→ **STUDY TEXT**

There are, essentially, 2 types of memory; Explicit Memory & Implicit Memory.

Explicit Memory is handled by an area of the brain called the Hippocampus; these are the memories that we can recall in images, sounds, smells, etc. Generally, the Hippocampus does not start full operation until we are around 3 to 4 years old. For this reason, our first recallable memories usually begin at this stage.

Implicit Memory is handled by an area of the brain called the Amygdala; these memories are our emotional learning responses to environment and experiences. They are part of the first learning processes and how an infant becomes accustomed to its environment. The Amygdala is already in full operation even before birth so the baby is learning about and adapting to its environment while it is still in the womb. After 9 months learning about its environment, feeling safe and secure in the womb, it is pushed out in to a bright and complex new world. One where it has to learn all over again to feel safe and secure in.

In order to feel safe and secure in this new world, the helpless and defenceless infant needs to form an emotional attachment. This first attachment to the primary caregiver is an essential process in development. It is an essential  pre-programmed survival tactic for the infant. While in modern communities we can see that this isn’t essential for infant survival, in our not too distant past, this first emotional attachment was essential for survival. Much of our brain wiring is still attached to our past, so any disruption in that first emotional attachment is experienced by the infant as a serious threat to survival. The infant experiences it as the threat of death and goes in to survival shut down. Certain developmental processes are shut down, until such time as the infant, once again begins to feel safe and can restart the development processes.

→ **EXERCISE DATA**
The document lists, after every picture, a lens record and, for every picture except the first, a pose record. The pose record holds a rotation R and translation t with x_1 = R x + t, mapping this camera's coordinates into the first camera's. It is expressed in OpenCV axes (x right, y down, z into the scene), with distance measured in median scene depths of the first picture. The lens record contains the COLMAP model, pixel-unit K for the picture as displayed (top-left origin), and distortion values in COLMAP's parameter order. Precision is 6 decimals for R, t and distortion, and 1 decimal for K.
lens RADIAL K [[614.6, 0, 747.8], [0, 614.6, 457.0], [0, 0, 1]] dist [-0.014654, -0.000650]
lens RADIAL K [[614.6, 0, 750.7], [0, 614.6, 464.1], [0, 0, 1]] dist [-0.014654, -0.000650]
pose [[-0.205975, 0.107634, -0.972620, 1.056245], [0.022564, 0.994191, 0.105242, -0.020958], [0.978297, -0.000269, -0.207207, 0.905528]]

---

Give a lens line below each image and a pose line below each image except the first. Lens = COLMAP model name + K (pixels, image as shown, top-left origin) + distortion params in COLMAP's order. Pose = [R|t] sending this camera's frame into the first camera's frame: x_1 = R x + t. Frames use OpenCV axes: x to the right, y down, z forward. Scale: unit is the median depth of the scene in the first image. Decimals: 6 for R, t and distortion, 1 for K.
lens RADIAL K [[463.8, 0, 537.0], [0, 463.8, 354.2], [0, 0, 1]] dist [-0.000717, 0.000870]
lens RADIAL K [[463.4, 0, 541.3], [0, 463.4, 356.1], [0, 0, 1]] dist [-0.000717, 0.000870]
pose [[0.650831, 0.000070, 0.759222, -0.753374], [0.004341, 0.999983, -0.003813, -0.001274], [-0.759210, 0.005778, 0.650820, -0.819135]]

---

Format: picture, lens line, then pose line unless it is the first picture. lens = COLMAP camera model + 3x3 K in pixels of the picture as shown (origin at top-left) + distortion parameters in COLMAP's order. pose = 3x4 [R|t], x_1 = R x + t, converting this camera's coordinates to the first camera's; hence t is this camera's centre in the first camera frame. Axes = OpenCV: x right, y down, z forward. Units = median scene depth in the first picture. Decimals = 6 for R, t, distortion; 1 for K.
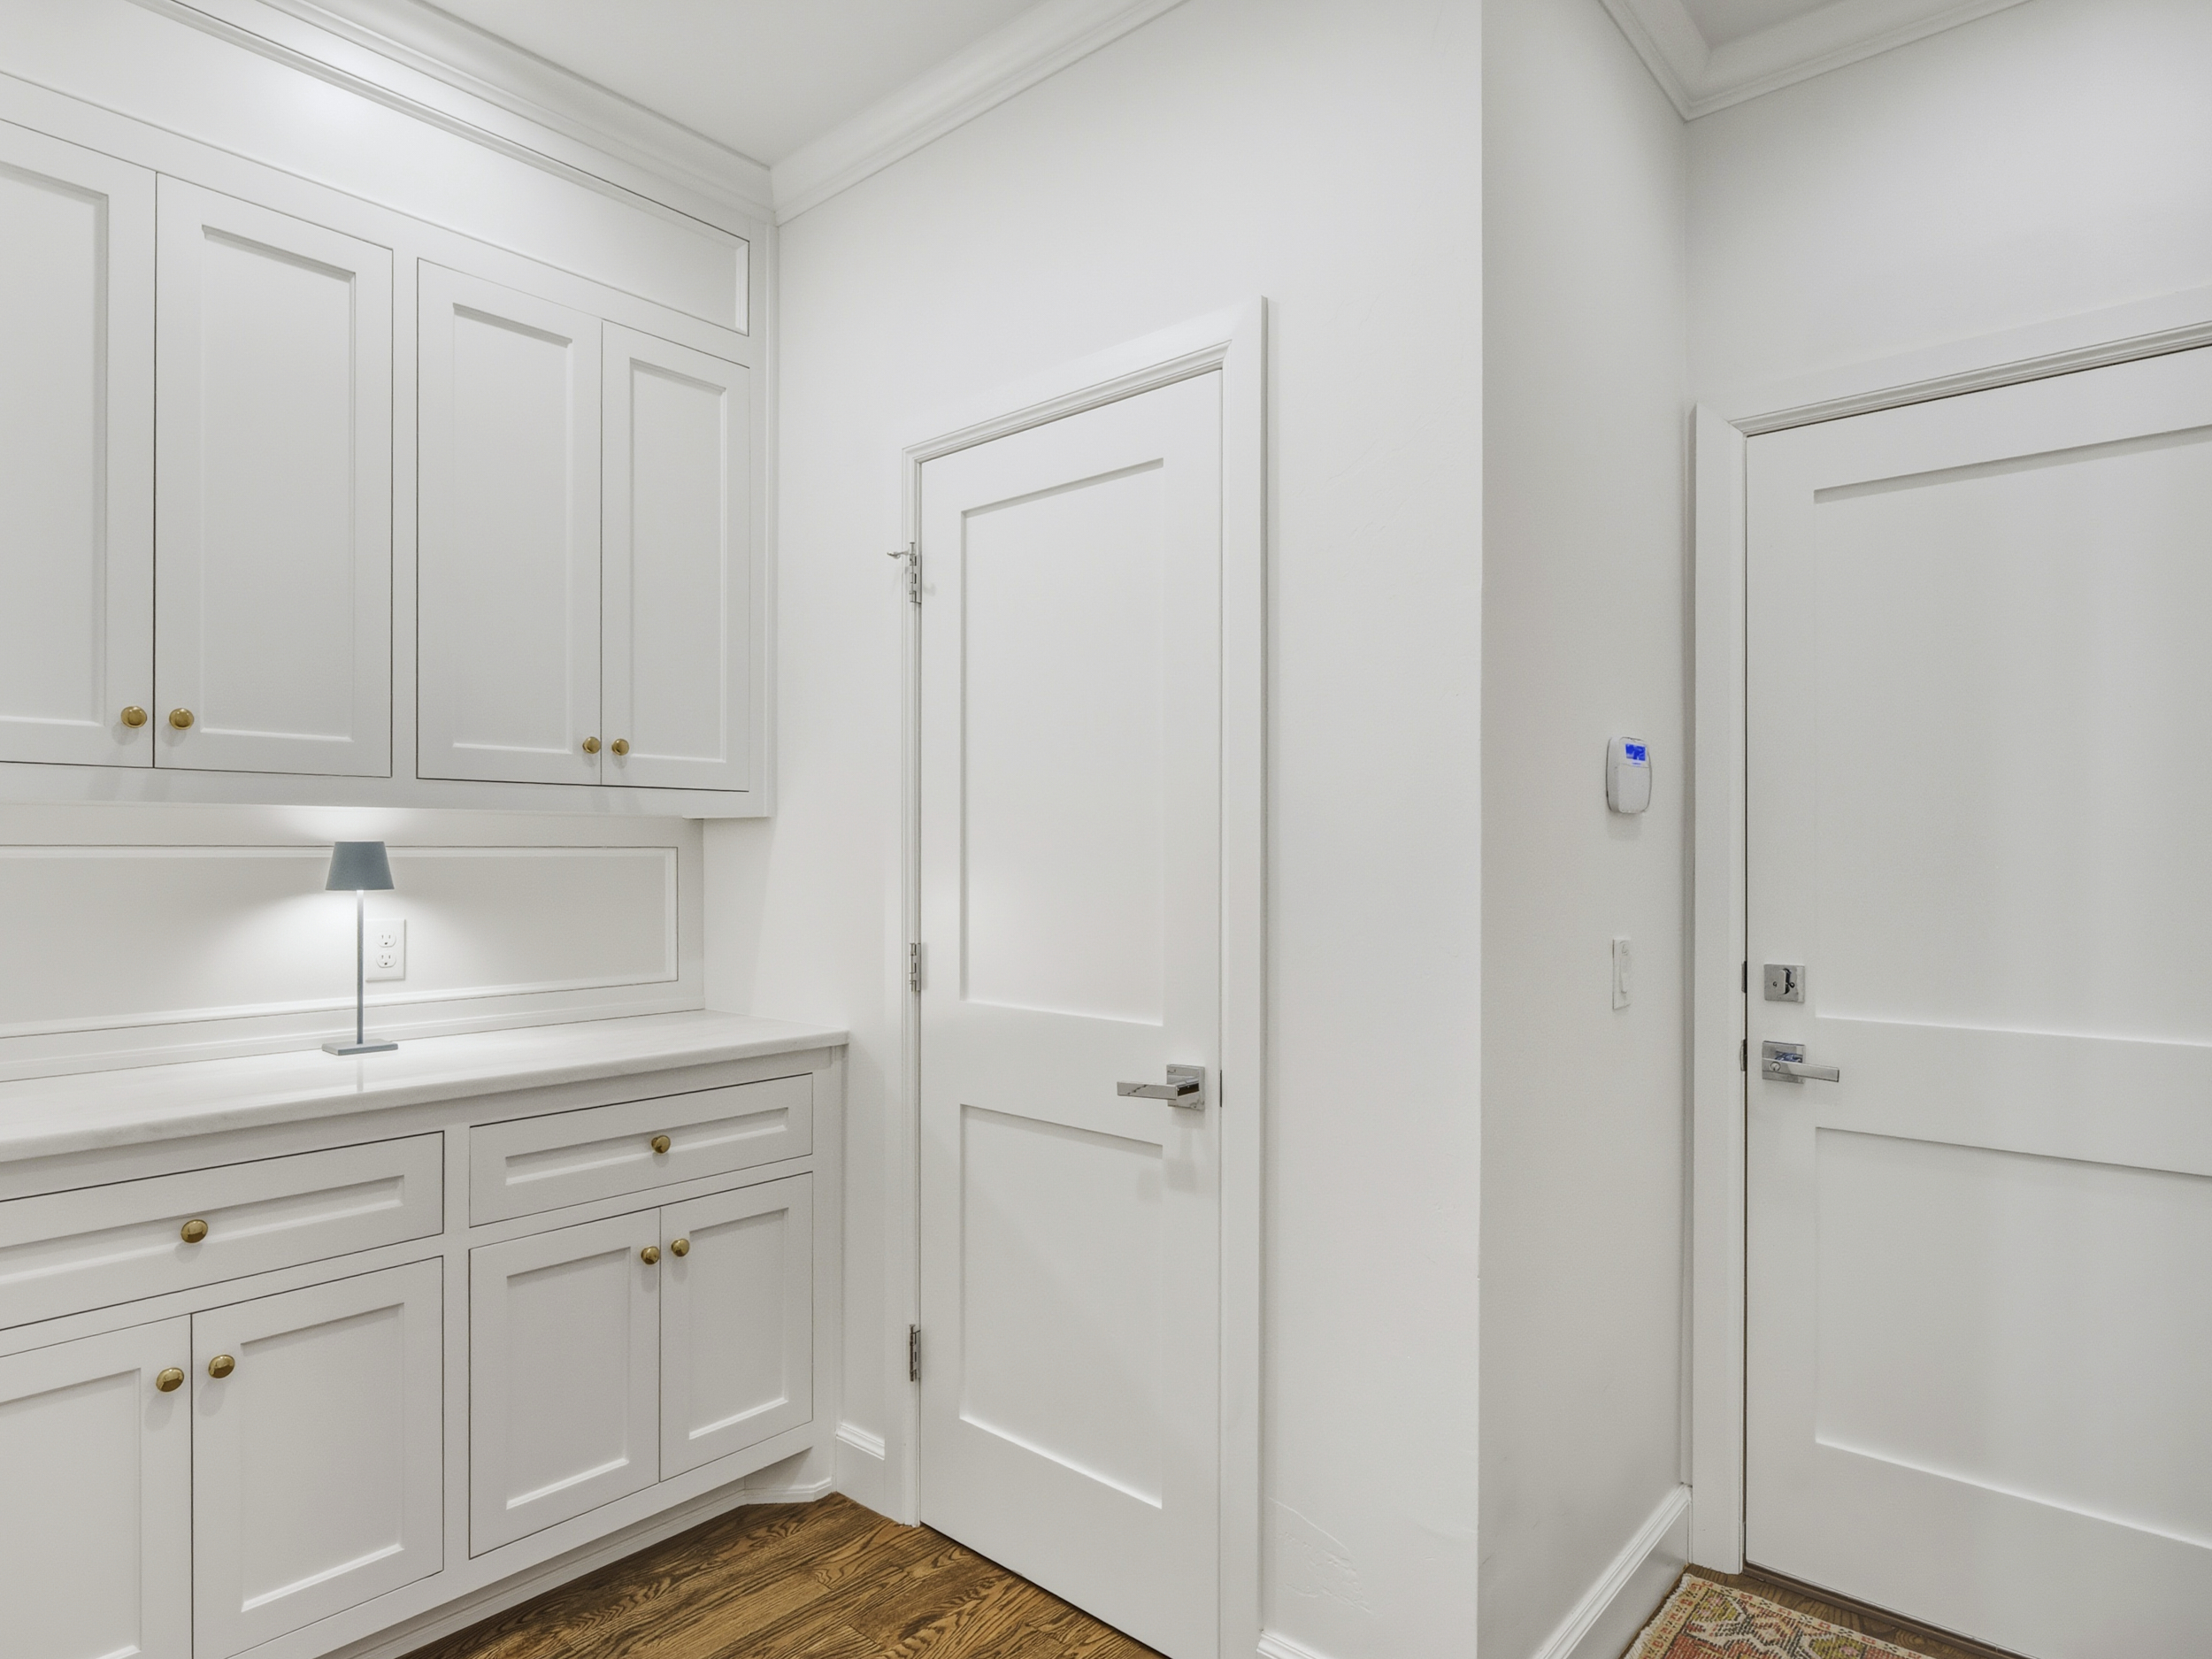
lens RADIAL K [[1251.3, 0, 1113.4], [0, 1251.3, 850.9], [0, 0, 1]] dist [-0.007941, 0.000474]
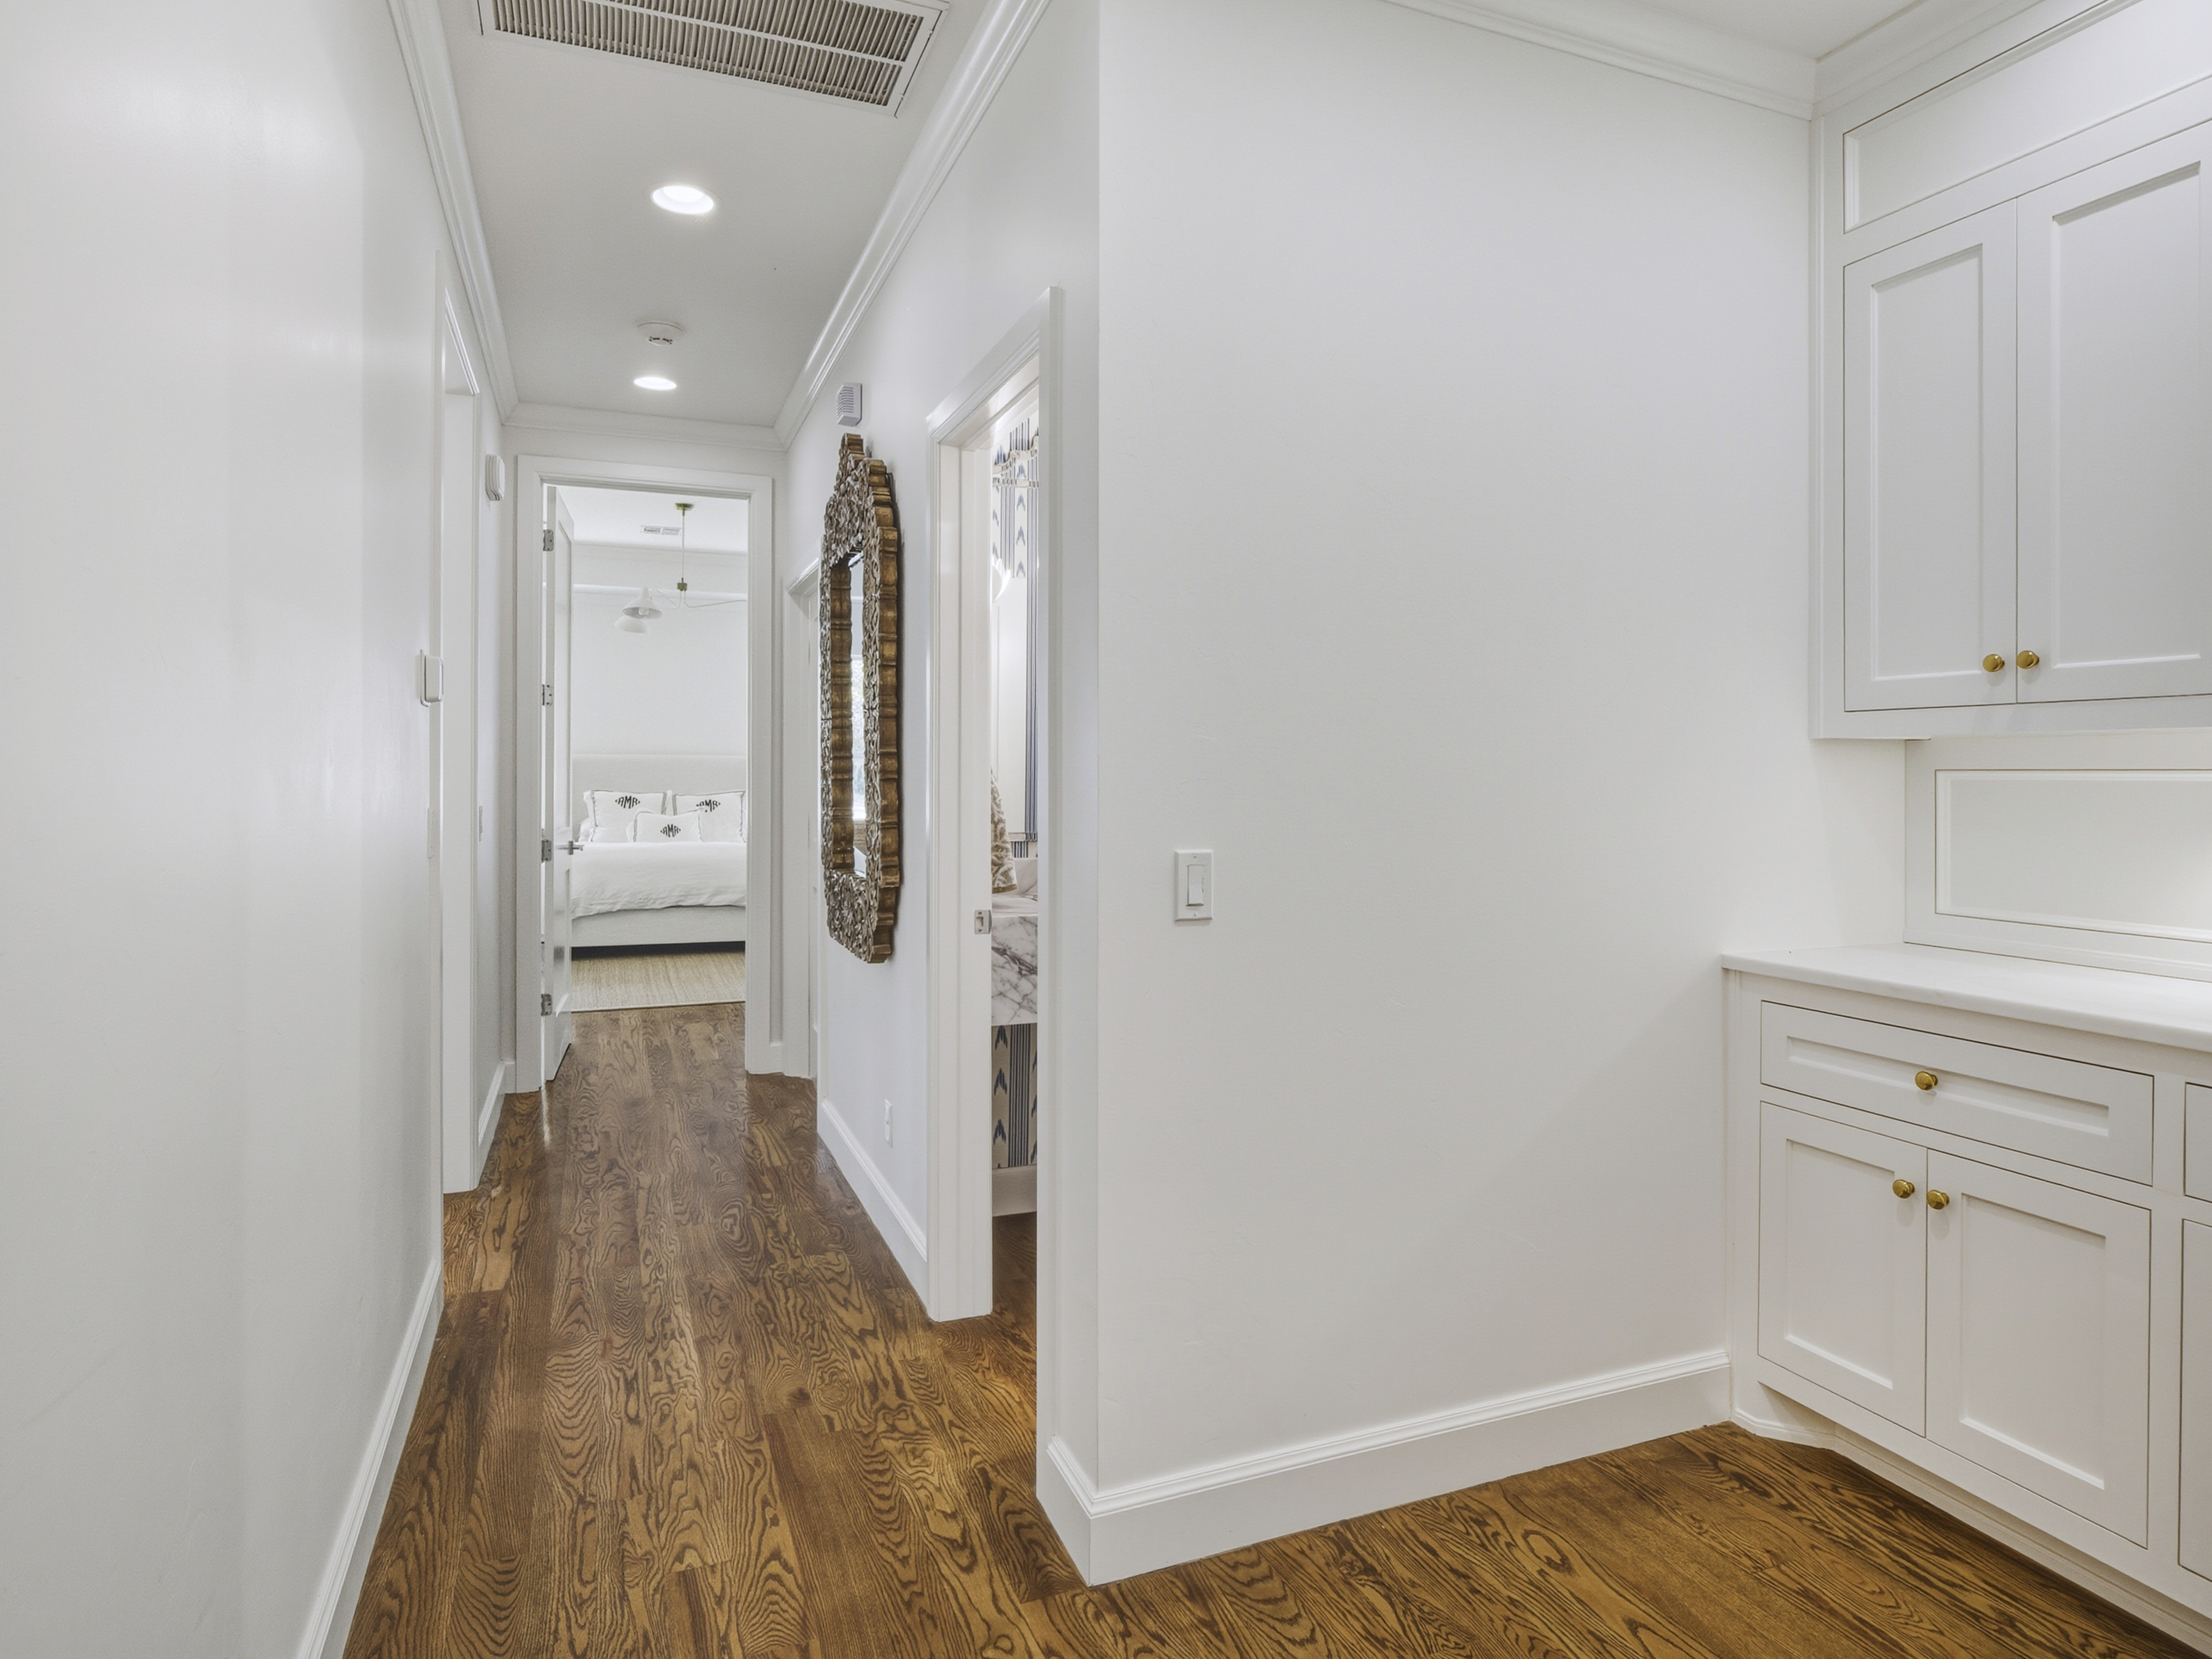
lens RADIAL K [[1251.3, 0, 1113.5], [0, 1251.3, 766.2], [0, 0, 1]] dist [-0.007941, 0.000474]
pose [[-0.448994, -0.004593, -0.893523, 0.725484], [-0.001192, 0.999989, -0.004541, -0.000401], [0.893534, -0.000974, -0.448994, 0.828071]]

→ **TASKS**
A - Translate this sentence from the passage on memory into Spanish: "This first attachment to the primary caregiver is an essential process in development."
B - List every numeral in the passage on memory, each with what it counts.

→ **ANSWERS BY ITEM NUMBER**
A - Este primer apego al cuidador principal es un proceso esencial en el desarrollo.

B -
- 2: types of memory
- 3: years old
- 4: years old
- 9: months